Asentí. Extraje mi vieja billetera de piel del bolsillo interior de mi chaqueta y saqué un papelito de colorines.
—Aquí tiene.
Estábamos llegando al puente de Blackfriars.
—¿Es auténtico?
—Por supuesto. Lotería del estado de Nueva York. Tuvo usted una corazonada y lo compró en el aeropuerto, antes de salir para Inglaterra. El sorteo se celebrará el sábado por la noche. Es usted un tipo con suerte, esta semana hay un bote de más de veinte millones de dólares.

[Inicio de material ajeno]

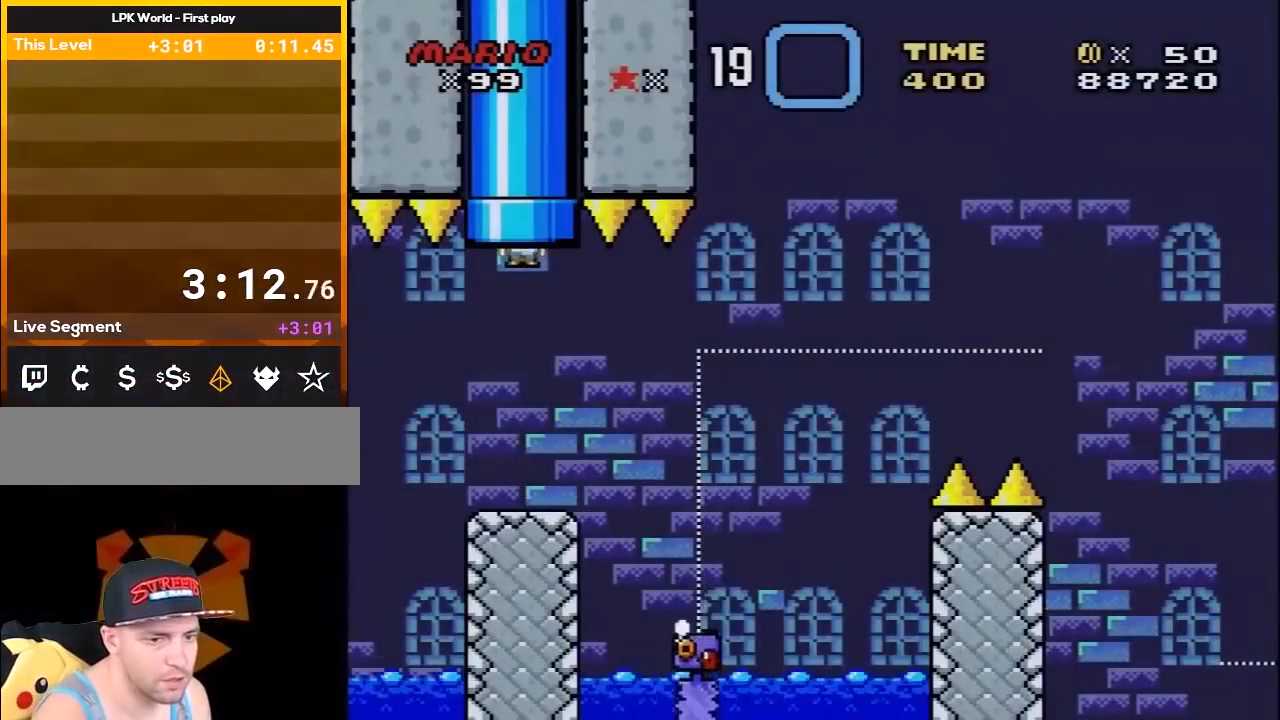
{"buttons": ["X"], "events": []}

Se guardó el billete de lotería en su cartera —negra, lustrosa y llena de plástico— y la cartera en el bolsillo interior de su chaqueta. Se pasó todo el tiempo tanteándose inconscientemente la cartera para asegurarse de que seguía estando ahí. Habría sido el blanco perfecto para cualquier choro que quisiera saber dónde llevaba sus objetos de valor.